Elles gouvernaient, avaient des revenus, étaient politisées ou tombaient enceintes... Au Moyen Âge, les nonnes avaient une vie bien différente que ce que l’on imagine.
Illustration: Marco Heer

La religieuse du Moyen Âge, une femme forte

Lorsque l’on évoque les nonnes du Moyen Âge, on pense à des femmes retirées dans un couvent et se consacrant entièrement à leur foi. Mais le passé nous montre une tout autre image.

Andrej Abplanalp

Andrej Abplanalp

Historien et chef de la communication du Musée national suisse.

Les couvents sont le fruit d’une longue tradition. Déjà au Ve siècle, les femmes avaient formé de premières communautés religieuses qui vivaient ensemble. Outre les convictions religieuses, les motifs qui leur faisaient embrasser cette voie étaient des plus divers : désir de spiritualité, fuite devant un mariage forcé, espoir d’acquérir de l’instruction, mise à l’écart, pour des raisons politiques ou économiques, par leur propre famille. Néanmoins, penser que ces femmes menaient une vie retirée à l’abri des hauts murs de leur couvent, c’est se tromper lourdement. Les religieuses s’intéressaient à la vie séculière et à ses affaires et nombre d’entre elles possédèrent un grand pouvoir politique.

Elisabeth von Wetzikon en est le parfait exemple. Abbesse du Fraumünster de Zurich et princesse d’Empire, elle tenait en ses mains pouvoir religieux et séculier. Elisabeth von Wetzikon (1235 – 1298) fait ainsi partie des personnalités qui ont marqué la région de Zurich au XIIIe siècle. Elle dirigeait non seulement le couvent, mais aussi toute la ville. Elle était juge suprême, désignait le bourgmestre et avait le droit tant de battre monnaie que de prélever des droits de péage. Autant dire qu’à son époque, elle était incontournable.

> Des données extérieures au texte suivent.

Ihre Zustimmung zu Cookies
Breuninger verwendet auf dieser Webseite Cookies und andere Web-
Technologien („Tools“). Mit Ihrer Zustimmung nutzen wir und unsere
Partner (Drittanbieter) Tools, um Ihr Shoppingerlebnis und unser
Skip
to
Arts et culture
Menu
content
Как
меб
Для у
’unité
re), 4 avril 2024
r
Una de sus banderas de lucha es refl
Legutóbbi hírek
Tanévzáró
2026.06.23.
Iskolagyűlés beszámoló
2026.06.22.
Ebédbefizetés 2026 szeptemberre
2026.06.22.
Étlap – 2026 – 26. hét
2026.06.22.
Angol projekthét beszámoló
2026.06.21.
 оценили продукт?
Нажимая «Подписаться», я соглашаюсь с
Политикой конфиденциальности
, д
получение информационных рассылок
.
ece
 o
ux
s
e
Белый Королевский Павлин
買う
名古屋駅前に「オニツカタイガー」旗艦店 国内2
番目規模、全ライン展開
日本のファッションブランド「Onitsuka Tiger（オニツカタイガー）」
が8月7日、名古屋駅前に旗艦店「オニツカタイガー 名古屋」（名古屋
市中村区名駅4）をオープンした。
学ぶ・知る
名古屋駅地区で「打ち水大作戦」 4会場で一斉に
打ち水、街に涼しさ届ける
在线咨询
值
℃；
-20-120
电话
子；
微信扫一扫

Acte de remise de l’abbaye du Fraumünster à la ville de Zurich, le 8 décembre 1524.
Archives de la ville de Zurich

ABBESSE, PUIS ÉPOUSE ET MÈRE

Un peu plus de deux cents ans plus tard, cette époque était révolue. La Réforme divisait la société et le couvent du Fraumünster de Zurich était pris en étau entre les partis. Les destinées de la communauté reposaient entre les mains de Katharina von Zimmern. Élue abbesse en 1496, celle-ci dirigea le couvent pendant 28 ans avant de remettre l’abbaye à la ville en 1524 pour éviter des affrontements. Cette démarche eut des répercussions d’ordre personnel. Katharina von Zimmern reçut une forte indemnisation puis épousa, un an plus tard, un chef de mercenaires du nom de Eberhard von Reischach, dont elle eut deux enfants. S’il est assez inhabituel qu’une ancienne abbesse épouse un soldat et mette au monde des enfants, le fait qu’elle engendre une fille pendant qu’elle officiait à l’abbaye l’est encore plus à nos yeux. Or tel fut le destin de Katharina von Zimmern. Des historiennes ont récemment découvert des sources qui l’attestaient, même si l’histoire ne dit pas qui était le père de l’enfant illégitime.

Ces deux exemples montrent que les religieuses du Moyen Âge étaient bien loin d’être des femmes vivant dans l’ascétisme et la chasteté, pour qui seul existait le monde protégé par l’enceinte de leur couvent. Elles menaient au contraire une vie d’aventures et de dangers, qui n’avait rien de monotone.